I let the hot water flow over my body and wash the remnants of her away as I ran my schedule for the day through my head.
Chapter 6: Chelsea
I had forgotten how crisp country mornings were, and the skin on my legs and arms puckered with every step I took towards my house. It was a hell of a walk, over five miles to be exact, but I’d hitched a ride to the rodeo yesterday, and I didn’t have any other way of getting back. The wind blew and kicked up the fabric of my dress, and I ran my fingers quickly through my hair in a desperate attempt to make myself look presentable. My stomach felt physically nauseous when I woke up and realized I’d overslept because I knew if my parents realized I didn’t come home last night they’d send the police force out looking for me.
But I knew I was doing to Flynn what I did all those years ago, and I didn’t know what to do.
I’d pulled my dress on over my body as silently as I could, and I went into the bathroom and wet down a washcloth before slathering some cheap soap on it. I could smell him as the crust of our juices crinkled on my leg, and I needed to clean myself up before I made the five-mile walk of shame back to my house.
Was I really ashamed?
No.
Never of Flynn.
But it was a small town, and people had a tendency to talk, and I knew rumors would start to fly, and my walk of shame would somehow wind up with me being pregnant and Flynn asking me to have a shotgun wedding just before he went to ride his bull off into the sunset. And while the idea of having children with Flynn wasn’t necessarily a bad thing, he sure as hell wouldn’t want to have them in Paris. He was a country boy through and through, and they didn’t need ranchers in a city like Paris.
By the time the sun began to break through the tree line, my house finally came into sight. The sprawling plantation rose above the flowers my mother kept meticulously cultivated in our front yard, and the massive trees that stood on either side of the house shaded the driveway as I tiptoed up the cement. The white house with the towering columns loomed over the town, like the beacon of a lighthouse over the treacherous shores of the sea.
My parents raised horses and bred them for the derby’s, and when they weren’t tending to breed some of the strongest race horses together, they were running summer camps for children and teenagers. When I was growing up, people came from other states to enroll their children in the camp my parents ran, but when my dad got sick, the doctor told him he had to slow down some. He was diagnosed with congestive heart failure and promptly had a pacemaker put in, but he c
ouldn’t keep up the schedule he was used to. My mother and I tried to pick up the slack as much as we could, and even Flynn jumped in for a time while we were in college to help during the summers. But the three of us couldn’t pull the weight my dad used to, and the camps had to close themselves down around the time I graduated.

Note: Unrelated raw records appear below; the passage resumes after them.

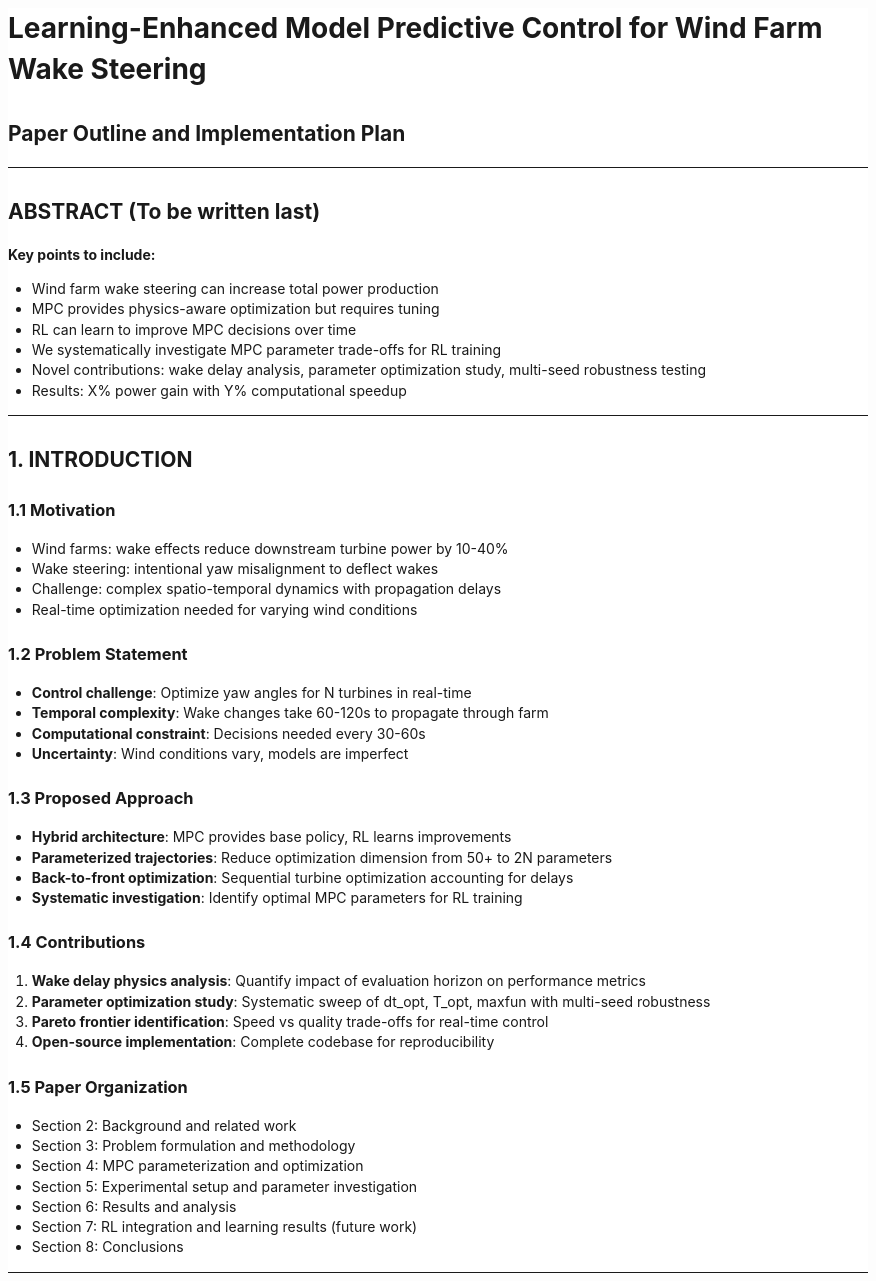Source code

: # Learning-Enhanced Model Predictive Control for Wind Farm Wake Steering

## Paper Outline and Implementation Plan

---

## ABSTRACT (To be written last)

**Key points to include:**
- Wind farm wake steering can increase total power production
- MPC provides physics-aware optimization but requires tuning
- RL can learn to improve MPC decisions over time
- We systematically investigate MPC parameter trade-offs for RL training
- Novel contributions: wake delay analysis, parameter optimization study, multi-seed robustness testing
- Results: X% power gain with Y% computational speedup

---

## 1. INTRODUCTION

### 1.1 Motivation
- Wind farms: wake effects reduce downstream turbine power by 10-40%
- Wake steering: intentional yaw misalignment to deflect wakes
- Challenge: complex spatio-temporal dynamics with propagation delays
- Real-time optimization needed for varying wind conditions

### 1.2 Problem Statement
- **Control challenge**: Optimize yaw angles for N turbines in real-time
- **Temporal complexity**: Wake changes take 60-120s to propagate through farm
- **Computational constraint**: Decisions needed every 30-60s
- **Uncertainty**: Wind conditions vary, models are imperfect

### 1.3 Proposed Approach
- **Hybrid architecture**: MPC provides base policy, RL learns improvements
- **Parameterized trajectories**: Reduce optimization dimension from 50+ to 2N parameters
- **Back-to-front optimization**: Sequential turbine optimization accounting for delays
- **Systematic investigation**: Identify optimal MPC parameters for RL training

### 1.4 Contributions
1. **Wake delay physics analysis**: Quantify impact of evaluation horizon on performance metrics
2. **Parameter optimization study**: Systematic sweep of dt_opt, T_opt, maxfun with multi-seed robustness
3. **Pareto frontier identification**: Speed vs quality trade-offs for real-time control
4. **Open-source implementation**: Complete codebase for reproducibility

### 1.5 Paper Organization
- Section 2: Background and related work
- Section 3: Problem formulation and methodology
- Section 4: MPC parameterization and optimization
- Section 5: Experimental setup and parameter investigation
- Section 6: Results and analysis
- Section 7: RL integration and learning results (future work)
- Section 8: Conclusions

---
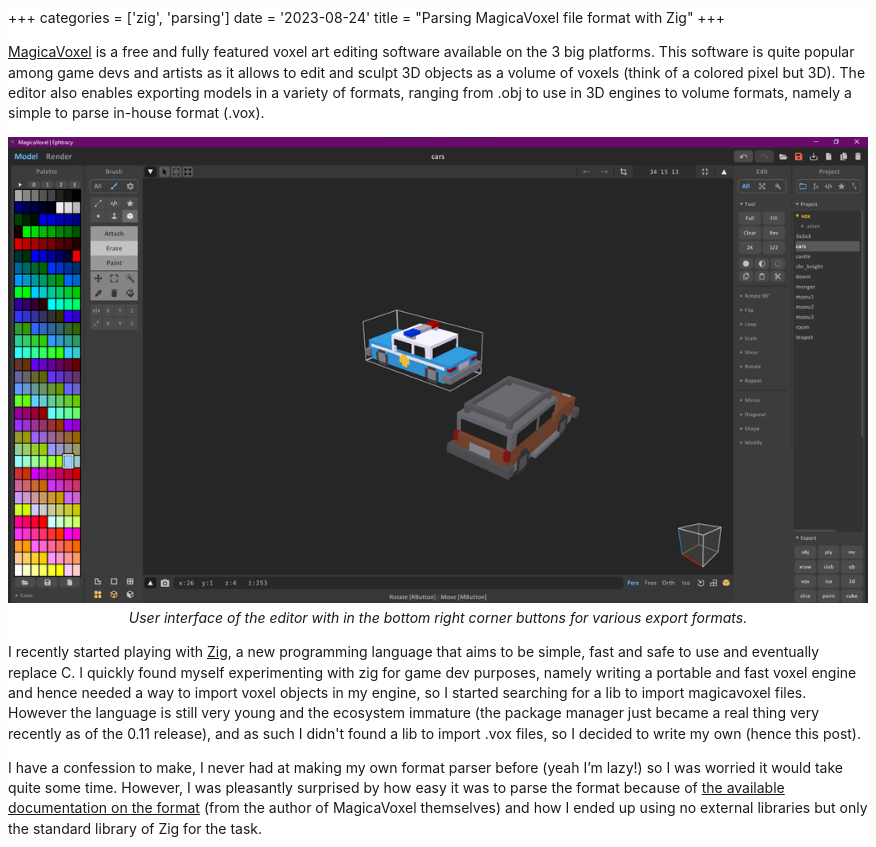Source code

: +++
categories = ['zig', 'parsing']
date = '2023-08-24'
title = "Parsing MagicaVoxel file format with Zig"
+++

[MagicaVoxel](https://ephtracy.github.io/) is a free and fully featured voxel art editing software available on the 3 big platforms. This software is quite popular among game devs and artists as it allows to edit and sculpt 3D objects as a volume of voxels (think of a colored pixel but 3D). The editor also enables exporting models in a variety of formats, ranging from .obj to use in 3D engines to volume formats, namely a simple to parse in-house format (.vox).

<div align="center">
    <img src="mv_ui.png"></img>
    <i>User interface of the editor with in the bottom right corner buttons for various export formats.</i>
</div>

I recently started playing with [Zig](https://ziglang.org/), a new programming language that aims to be simple, fast and safe to use and eventually replace C. I quickly found myself experimenting with zig for game dev purposes, namely writing a portable and fast voxel engine and hence needed a way to import voxel objects in my engine, so I started searching for a lib to import magicavoxel files. However the language is still very young and the ecosystem immature (the package manager just became a real thing very recently as of the 0.11 release), and as such I didn't found a lib to import .vox files, so I decided to write my own (hence this post).

I have a confession to make, I never had at making my own format parser before (yeah I’m lazy!) so I was worried it would take quite some time. However, I was pleasantly surprised by how easy it was to parse the format because of [the available documentation on the format](https://github.com/ephtracy/voxel-model/blob/master/MagicaVoxel-file-format-vox.txt) (from the author of MagicaVoxel themselves) and how I ended up using no external libraries but only the standard library of Zig for the task.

My mother kept breeding and raising the horses, and my father helped her with the feed and repaired the stalls when they needed repairing, but his health was slowly deteriorating, and with that deterioration came less and less he could do. Last summer they sold the back half of their ranch to help pay the bills. Twenty-eight acres of land sold back to the city so they could cultivate more living areas for the growing community college. Granted, they still had twenty-eight acres of land between them and that construction going on, but it was the hardest decision my father ever made.
And to this day I think my mother regretted it.
I stood in the shade of the porch longer than I should have, and it wasn’t until the sun began to shine around the column that I realized I’d probably waited too late to walk in. But, I figured my parents would just now be stirring, and if I could get up the steps before they actually came out of their room downstairs, I’d still be home free and could dodge all the questions they might have. Sure, they knew I was going to the rodeo, and I’m a big girl who can stay out all night if I wanted to, but it wouldn't take them long to put two and two together once they realized Flynn “Bullheaded” Rawlings was being featured during the bull riding event.